Coalition parties agree on 2025 draft budget

The four government parties have a shared desire to try and balance the books, but that goal is difficult when economic times are hard.

Orpo, Purra and Henriksson in the ministerial seats at parliament.
Petteri Orpo's (NCP) coalition is battling to find consensus over the 2025 budget. Image: Silja Viitala / Yle
  • Yle News

Prime Minister Petteri Orpo's (NCP) four-party governing coalition met on Tuesday for its second annual budget negotiation.

On Tuesday afternoon, the government said that initial work on the budget was complete and that ministers would hold a press conference about the plan in the evening.

The government's proposal for the 2025 state budget is scheduled to be submitted to Parliament on 23 September.

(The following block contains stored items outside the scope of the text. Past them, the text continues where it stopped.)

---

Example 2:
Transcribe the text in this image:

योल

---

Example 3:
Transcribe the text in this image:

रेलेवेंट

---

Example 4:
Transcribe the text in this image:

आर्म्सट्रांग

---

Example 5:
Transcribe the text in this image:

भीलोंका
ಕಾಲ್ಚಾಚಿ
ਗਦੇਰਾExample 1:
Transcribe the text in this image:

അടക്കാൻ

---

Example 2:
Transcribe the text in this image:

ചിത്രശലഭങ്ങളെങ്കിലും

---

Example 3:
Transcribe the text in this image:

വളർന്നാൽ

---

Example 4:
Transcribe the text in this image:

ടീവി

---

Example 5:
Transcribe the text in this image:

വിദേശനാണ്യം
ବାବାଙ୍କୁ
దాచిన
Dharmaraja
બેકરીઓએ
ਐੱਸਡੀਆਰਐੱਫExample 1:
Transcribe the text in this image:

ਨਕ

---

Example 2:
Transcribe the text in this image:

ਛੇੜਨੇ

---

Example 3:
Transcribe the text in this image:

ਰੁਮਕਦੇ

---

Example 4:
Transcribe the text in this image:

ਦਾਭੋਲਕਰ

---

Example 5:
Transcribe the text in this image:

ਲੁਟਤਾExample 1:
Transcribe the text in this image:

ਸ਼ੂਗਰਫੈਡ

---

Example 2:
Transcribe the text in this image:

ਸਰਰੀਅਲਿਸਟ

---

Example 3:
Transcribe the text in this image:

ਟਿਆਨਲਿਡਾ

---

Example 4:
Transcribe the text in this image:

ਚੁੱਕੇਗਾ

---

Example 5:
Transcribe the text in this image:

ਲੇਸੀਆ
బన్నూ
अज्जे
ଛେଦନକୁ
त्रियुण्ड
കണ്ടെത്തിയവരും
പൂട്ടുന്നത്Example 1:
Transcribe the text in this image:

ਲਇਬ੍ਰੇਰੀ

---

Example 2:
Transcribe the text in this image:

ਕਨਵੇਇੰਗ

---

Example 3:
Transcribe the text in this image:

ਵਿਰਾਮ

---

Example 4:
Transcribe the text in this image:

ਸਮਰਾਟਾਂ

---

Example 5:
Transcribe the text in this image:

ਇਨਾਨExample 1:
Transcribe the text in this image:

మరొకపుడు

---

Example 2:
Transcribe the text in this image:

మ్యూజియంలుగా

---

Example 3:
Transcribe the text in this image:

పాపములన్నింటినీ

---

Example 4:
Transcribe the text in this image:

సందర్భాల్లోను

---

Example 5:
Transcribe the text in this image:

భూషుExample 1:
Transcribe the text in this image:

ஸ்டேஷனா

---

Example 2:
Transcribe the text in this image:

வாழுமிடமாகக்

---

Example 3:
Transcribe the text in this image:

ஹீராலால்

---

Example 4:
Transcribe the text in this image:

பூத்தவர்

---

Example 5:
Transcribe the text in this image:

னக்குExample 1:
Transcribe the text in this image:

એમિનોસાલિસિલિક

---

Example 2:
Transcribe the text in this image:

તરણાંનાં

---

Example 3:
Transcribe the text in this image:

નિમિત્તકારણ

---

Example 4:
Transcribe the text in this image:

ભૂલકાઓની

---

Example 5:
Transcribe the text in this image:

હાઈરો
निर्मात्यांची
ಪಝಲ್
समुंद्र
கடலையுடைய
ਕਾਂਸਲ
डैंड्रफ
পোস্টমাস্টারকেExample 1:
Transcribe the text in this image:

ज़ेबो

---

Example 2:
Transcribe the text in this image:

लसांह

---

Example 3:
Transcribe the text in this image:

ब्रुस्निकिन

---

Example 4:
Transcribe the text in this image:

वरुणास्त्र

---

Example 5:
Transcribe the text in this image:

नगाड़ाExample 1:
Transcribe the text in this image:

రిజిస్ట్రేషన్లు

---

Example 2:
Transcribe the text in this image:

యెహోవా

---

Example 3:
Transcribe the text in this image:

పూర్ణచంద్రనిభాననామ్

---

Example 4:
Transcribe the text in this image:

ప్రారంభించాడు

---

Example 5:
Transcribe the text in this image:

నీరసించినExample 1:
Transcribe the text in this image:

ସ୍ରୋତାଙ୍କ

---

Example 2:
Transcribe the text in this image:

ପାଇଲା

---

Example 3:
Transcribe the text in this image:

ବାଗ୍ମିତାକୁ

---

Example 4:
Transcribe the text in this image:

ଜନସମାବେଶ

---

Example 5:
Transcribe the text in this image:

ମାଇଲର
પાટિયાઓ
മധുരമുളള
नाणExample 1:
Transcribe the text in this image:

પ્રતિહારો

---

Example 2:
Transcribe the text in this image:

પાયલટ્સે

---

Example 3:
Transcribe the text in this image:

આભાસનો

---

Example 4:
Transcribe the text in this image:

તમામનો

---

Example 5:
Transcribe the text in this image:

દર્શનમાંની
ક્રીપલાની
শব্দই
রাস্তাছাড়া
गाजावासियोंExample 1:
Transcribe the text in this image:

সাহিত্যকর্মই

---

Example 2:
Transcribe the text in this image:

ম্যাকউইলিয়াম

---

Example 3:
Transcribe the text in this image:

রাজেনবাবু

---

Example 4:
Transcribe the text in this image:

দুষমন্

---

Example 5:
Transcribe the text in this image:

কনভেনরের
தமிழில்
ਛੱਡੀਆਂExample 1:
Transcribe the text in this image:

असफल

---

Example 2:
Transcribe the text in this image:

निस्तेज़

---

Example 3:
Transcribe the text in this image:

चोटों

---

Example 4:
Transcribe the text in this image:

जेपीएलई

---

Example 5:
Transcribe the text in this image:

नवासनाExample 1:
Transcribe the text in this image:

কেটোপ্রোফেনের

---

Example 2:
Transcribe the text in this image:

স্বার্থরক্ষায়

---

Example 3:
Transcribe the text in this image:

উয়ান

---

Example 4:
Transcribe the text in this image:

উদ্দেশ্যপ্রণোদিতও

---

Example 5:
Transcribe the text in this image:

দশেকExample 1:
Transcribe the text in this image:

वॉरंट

MPs will then debate the plan over the autumn, and vote on amendments proposed by the opposition before Christmas.

Taxes are expected to rise and spending cut as the government looks to try and reduce state spending deficits.

A 1.5 percentage point increase in VAT was brought in this month, and will cut consumer spending power, while next year taxation of sweets and tobacco products will increase and the tax credit for household expenses will be cut.

Spending on social and healthcare services will increase, while funding for NGOs in the sector will drop by around a fifth.

Funding for wellbeing services counties and municipalities is expected to enter the political debate, as there are elections for both in 2025.

Government parties seek agreement

The talks this week are intended to find agreement between the four government parties (the National Coalition, the Finns Party, the Christian Democrats and the Swedish People's Party) on the budget for next year.

The four parties' coalition talks were long and arduous, but they found common ground on fiscal discipline: trying to reduce Finland's borrowing.

The goal has slipped further and further out of reach, however, with the first budget framework talks in April ending with the state taking on new debt as the economic situation had deteriorated.

Finance Minister Riikka Purra (Finns) has written her second budget proposal based on the government programme and the decisions made in April's framework agreement.

The budget includes a 12.2 billion euro deficit, and there could be further austerity measures or extra borrowing next year if the economic situation worsens.

Capital spending on infrastructure projects is one way the government hopes to boost economic growth, with the hotly-contested proposal to build a new high-speed western rail line between Helsinki and Turku hanging in the balance.